**Task details**
Each record must be reproduced exactly as it is shown.

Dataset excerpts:
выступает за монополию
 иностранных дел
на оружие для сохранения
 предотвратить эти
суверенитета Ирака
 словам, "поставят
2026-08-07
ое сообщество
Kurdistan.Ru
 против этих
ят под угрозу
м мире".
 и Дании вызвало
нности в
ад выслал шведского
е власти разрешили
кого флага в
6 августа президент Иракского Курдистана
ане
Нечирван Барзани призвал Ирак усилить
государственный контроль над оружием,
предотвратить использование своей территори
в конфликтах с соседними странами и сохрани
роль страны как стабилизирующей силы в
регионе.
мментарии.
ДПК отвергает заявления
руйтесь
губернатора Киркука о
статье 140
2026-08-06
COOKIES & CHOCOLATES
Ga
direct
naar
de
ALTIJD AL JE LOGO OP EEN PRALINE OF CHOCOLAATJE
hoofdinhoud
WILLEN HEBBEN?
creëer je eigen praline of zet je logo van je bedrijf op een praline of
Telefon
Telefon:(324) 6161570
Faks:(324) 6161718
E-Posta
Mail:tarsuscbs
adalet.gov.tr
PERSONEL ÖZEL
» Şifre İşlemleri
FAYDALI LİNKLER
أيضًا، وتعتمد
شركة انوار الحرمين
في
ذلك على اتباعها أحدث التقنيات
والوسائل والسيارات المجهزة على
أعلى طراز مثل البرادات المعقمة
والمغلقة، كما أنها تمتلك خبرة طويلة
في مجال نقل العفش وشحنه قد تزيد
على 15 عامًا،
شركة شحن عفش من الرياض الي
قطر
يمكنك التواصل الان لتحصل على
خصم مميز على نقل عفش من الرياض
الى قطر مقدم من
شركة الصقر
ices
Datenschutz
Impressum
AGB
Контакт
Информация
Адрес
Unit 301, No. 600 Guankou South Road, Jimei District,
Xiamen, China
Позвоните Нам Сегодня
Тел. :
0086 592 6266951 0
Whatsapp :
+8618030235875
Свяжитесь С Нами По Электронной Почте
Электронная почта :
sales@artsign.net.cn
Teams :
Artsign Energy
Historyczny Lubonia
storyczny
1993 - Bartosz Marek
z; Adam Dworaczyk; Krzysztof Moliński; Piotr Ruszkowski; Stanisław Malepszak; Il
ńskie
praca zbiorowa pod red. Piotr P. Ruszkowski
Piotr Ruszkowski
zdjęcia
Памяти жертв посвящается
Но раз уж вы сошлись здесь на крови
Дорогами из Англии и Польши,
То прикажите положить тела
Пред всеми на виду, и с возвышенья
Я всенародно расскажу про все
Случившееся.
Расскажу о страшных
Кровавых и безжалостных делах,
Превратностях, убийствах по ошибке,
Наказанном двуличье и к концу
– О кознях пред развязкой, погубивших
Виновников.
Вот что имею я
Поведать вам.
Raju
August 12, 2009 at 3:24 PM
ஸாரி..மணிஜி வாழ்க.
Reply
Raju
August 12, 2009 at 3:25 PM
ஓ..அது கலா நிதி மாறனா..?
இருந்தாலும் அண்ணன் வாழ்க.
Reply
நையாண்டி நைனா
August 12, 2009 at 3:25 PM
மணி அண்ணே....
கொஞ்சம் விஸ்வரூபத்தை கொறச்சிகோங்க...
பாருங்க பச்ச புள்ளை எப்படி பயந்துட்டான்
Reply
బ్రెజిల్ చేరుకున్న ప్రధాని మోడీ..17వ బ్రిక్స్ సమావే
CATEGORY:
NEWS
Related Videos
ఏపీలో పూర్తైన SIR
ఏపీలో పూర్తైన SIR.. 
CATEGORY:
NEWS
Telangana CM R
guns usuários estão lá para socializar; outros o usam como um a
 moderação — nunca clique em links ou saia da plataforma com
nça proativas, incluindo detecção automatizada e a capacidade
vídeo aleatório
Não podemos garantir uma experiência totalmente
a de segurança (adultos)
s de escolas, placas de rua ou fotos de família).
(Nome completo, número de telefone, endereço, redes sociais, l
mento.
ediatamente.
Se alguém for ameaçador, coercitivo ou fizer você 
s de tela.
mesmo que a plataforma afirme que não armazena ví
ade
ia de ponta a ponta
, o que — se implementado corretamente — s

**Solution to this task**
выступает за монополию
 иностранных дел
на оружие для сохранения
 предотвратить эти
суверенитета Ирака
 словам, "поставят
2026-08-07
ое сообщество
Kurdistan.Ru
 против этих
ят под угрозу
м мире".
 и Дании вызвало
нности в
ад выслал шведского
е власти разрешили
кого флага в
6 августа президент Иракского Курдистана
ане
Нечирван Барзани призвал Ирак усилить
государственный контроль над оружием,
предотвратить использование своей территори
в конфликтах с соседними странами и сохрани
роль страны как стабилизирующей силы в
регионе.
мментарии.
ДПК отвергает заявления
руйтесь
губернатора Киркука о
статье 140
2026-08-06
COOKIES & CHOCOLATES
Ga
direct
naar
de
ALTIJD AL JE LOGO OP EEN PRALINE OF CHOCOLAATJE
hoofdinhoud
WILLEN HEBBEN?
creëer je eigen praline of zet je logo van je bedrijf op een praline of
Telefon
Telefon:(324) 6161570
Faks:(324) 6161718
E-Posta
Mail:tarsuscbs
adalet.gov.tr
PERSONEL ÖZEL
» Şifre İşlemleri
FAYDALI LİNKLER
أيضًا، وتعتمد
شركة انوار الحرمين
في
ذلك على اتباعها أحدث التقنيات
والوسائل والسيارات المجهزة على
أعلى طراز مثل البرادات المعقمة
والمغلقة، كما أنها تمتلك خبرة طويلة
في مجال نقل العفش وشحنه قد تزيد
على 15 عامًا،
شركة شحن عفش من الرياض الي
قطر
يمكنك التواصل الان لتحصل على
خصم مميز على نقل عفش من الرياض
الى قطر مقدم من
شركة الصقر
ices
Datenschutz
Impressum
AGB
Контакт
Информация
Адрес
Unit 301, No. 600 Guankou South Road, Jimei District,
Xiamen, China
Позвоните Нам Сегодня
Тел. :
0086 592 6266951 0
Whatsapp :
+8618030235875
Свяжитесь С Нами По Электронной Почте
Электронная почта :
sales@artsign.net.cn
Teams :
Artsign Energy
Historyczny Lubonia
storyczny
1993 - Bartosz Marek
z; Adam Dworaczyk; Krzysztof Moliński; Piotr Ruszkowski; Stanisław Malepszak; Il
ńskie
praca zbiorowa pod red. Piotr P. Ruszkowski
Piotr Ruszkowski
zdjęcia
Памяти жертв посвящается
Но раз уж вы сошлись здесь на крови
Дорогами из Англии и Польши,
То прикажите положить тела
Пред всеми на виду, и с возвышенья
Я всенародно расскажу про все
Случившееся.
Расскажу о страшных
Кровавых и безжалостных делах,
Превратностях, убийствах по ошибке,
Наказанном двуличье и к концу
– О кознях пред развязкой, погубивших
Виновников.
Вот что имею я
Поведать вам.
Raju
August 12, 2009 at 3:24 PM
ஸாரி..மணிஜி வாழ்க.
Reply
Raju
August 12, 2009 at 3:25 PM
ஓ..அது கலா நிதி மாறனா..?
இருந்தாலும் அண்ணன் வாழ்க.
Reply
நையாண்டி நைனா
August 12, 2009 at 3:25 PM
மணி அண்ணே....
கொஞ்சம் விஸ்வரூபத்தை கொறச்சிகோங்க...
பாருங்க பச்ச புள்ளை எப்படி பயந்துட்டான்
Reply
బ్రెజిల్ చేరుకున్న ప్రధాని మోడీ..17వ బ్రిక్స్ సమావే
CATEGORY:
NEWS
Related Videos
ఏపీలో పూర్తైన SIR
ఏపీలో పూర్తైన SIR.. 
CATEGORY:
NEWS
Telangana CM R
guns usuários estão lá para socializar; outros o usam como um a
 moderação — nunca clique em links ou saia da plataforma com
nça proativas, incluindo detecção automatizada e a capacidade
vídeo aleatório
Não podemos garantir uma experiência totalmente
a de segurança (adultos)
s de escolas, placas de rua ou fotos de família).
(Nome completo, número de telefone, endereço, redes sociais, l
mento.
ediatamente.
Se alguém for ameaçador, coercitivo ou fizer você 
s de tela.
mesmo que a plataforma afirme que não armazena ví
ade
ia de ponta a ponta
, o que — se implementado corretamente — s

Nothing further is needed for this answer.